DR GOCKHAMIS compilation of Sheikh Abdullahs speeches, statements and letters as well as agreements on Kashmir is a useful addition to the literature on the subject. It contains a lot of material which throws light on his outlook and his policies.
It begins with his presidential address to the Sixth Session of the Muslim Conference on March 26, 1938, just before he converted it to the National Conference. He said: Like us, the large majority of Hindus and Sikhs in the State have immensely suffered at the hands of the irresponsible government. They are also steeped in deep ignorance and are in debt and starving. Establishment of responsible government is as much a necessity for them as for us. Sooner or later these people are bound to join our ranks.... The main problem, therefore, now before us, is to organise joint action and a united front against the forces that stand in our way in the achievement of our goal. This will require rechristening our organisation as a non-communal political body and introducing certain amendments in its constitution and rules.
The editor has missed out a speech in 1939 in which Sheikh Abdullah attacked Mohammad Ali Jinnah for supporting the rulers. Jinnahs eyes were set on the Nizams Hyderabad, a failing which cost Pakistan dear. In Lahore on November 1, 1947, Mountbatten gave Jinnah a written proposal for a plebiscite in all three States Junagadh, Hyderabad and Kashmir. Jinnah rejected it because it covered Hyderabad.
Also included in the book is the Sheikhs speech on December 30, 1944, at the Sopore session of the National Conference in which he presented a leftist document on Naya Kashmir (New Kashmir). In August 1945, Sheikh Mohammad Abdullah, in his presidential address at Hazaribagh, Srinagar, in the presence of Maulana Abdul Kalam Azad, said: Apprehensions regarding majoritarian dictatorship are found [sic.] with Muslims of India and if these apprehensions can be removed, in particular, through the acceptance of the principle of right of self determination, then the Indian National Congress should have no hesitation to put it at the top of its agenda. In Kashmir, the National Conference has accepted it not as a faith for all the nationalities of the States of J and K only but in its wider connotations of culture and civilisation and for that purpose the National Conference has distinctively recorded it in the introduction of its constitution of the Naya Kashmir (New Kashmir).
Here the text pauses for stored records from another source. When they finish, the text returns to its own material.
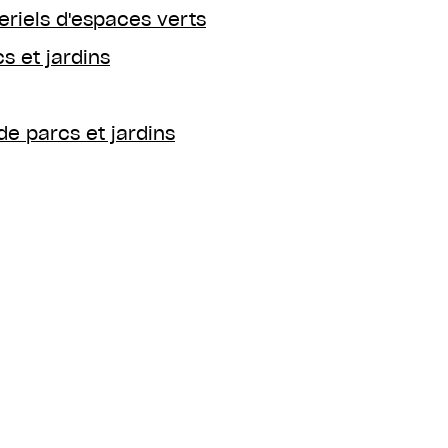
riels d'espaces verts
s et jardins
e parcs et jardins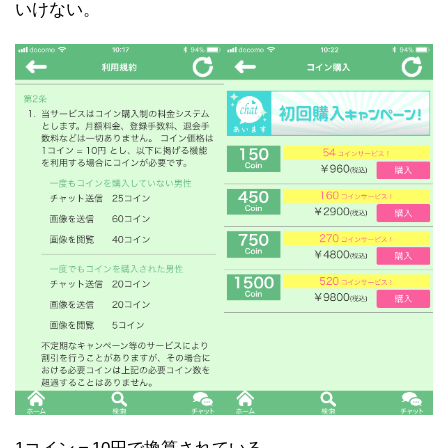
いけない。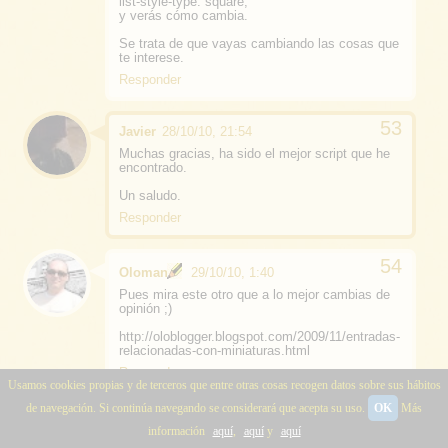
list-style-type: square;
y verás cómo cambia.
Se trata de que vayas cambiando las cosas que
te interese.
Responder
Javier
28/10/10, 21:54
Muchas gracias, ha sido el mejor script que he
encontrado.
Un saludo.
Responder
Oloman
29/10/10, 1:40
Pues mira este otro que a lo mejor cambias de
opinión ;)
http://oloblogger.blogspot.com/2009/11/entradas-
relacionadas-con-miniaturas.html
Responder
Usamos cookies propias y de terceros que entre otras cosas recogen datos sobre sus hábitos
de navegación. Si continúa navegando se considerará que acepta su uso.
OK
Más
Chuparuedis
6/2/11, 1:58
información
aquí
,
aquí
y
aquí
Muchas gracias, has conseguido que ponga en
However, only extracts, not the full texts, are printed. Fortunately, we have the texts of the letters he wrote to Maulana Mohammed Saeed Masoodi, general secretary of the National Conference, right on the eve of his arrest on August 8, 1953. He had publicly warned in the famous Ranbirsingh Pura speech on April 10, 1952: Kashmirs accession to India will have to be of a restricted nature so long as communalism has a foothold on the soil of India. We are prepared to welcome application of Indias Constitution to Kashmir in its entirety once we are satisfied that the grave of communalism has been finally dug in India. Of that we are not clear yet.
He made a clean breast of what was passing in his mind: Some people here and in the Indian press also have started questioning our very fundamental right to shape our destiny in our own way. They do not tell us what will happen to Kashmir if there is recurrence of communalism in India and how under those circumstances are we to convince the Muslims of Kashmir that India does not intend to swallow up Kashmir.
He added: So far as Kashmir is concerned, it wants to preach the mission of secular democracy both to India and Pakistan. Many Kashmiris fear that in case of the death of Nehru or any untoward happening what will happen to them or their special statutes I warn those who want Kashmirs full accession with India, in all affairs. They are once again adding fuel to the fire of dispute. In case the special status is not accorded to Kashmir in Indian Constitution then how can we talk to Kashmiri Muslims and assure them that India does not want to interfere in the internal affairs of Kashmir.
Many of his utterances have an astonishingly contemporary relevance. Texts of documents make this a useful work of reference.
The other two books are long on rhetoric and short on research and documentation. They, however, represent accurately the Kashmiri viewpoint and must be read widely.
The house in which Sheikh Saheb lived at Soura should be made a protected monument by the State government. A Shere-e-Kashmir Memorial Library and Research Centre should be set up there on the lines of the Nehru Memorial Museum & Library in Teen Murti House in New Delhi. Apart from being a library, the centre should be a repository of documents and private papers of public figures including, of course, Sheikh Saheb himself. Such a centre of learning will be a fitting memorial to a great man whom even the Hizb chief Syed Salahuddin praised recently, on September 29.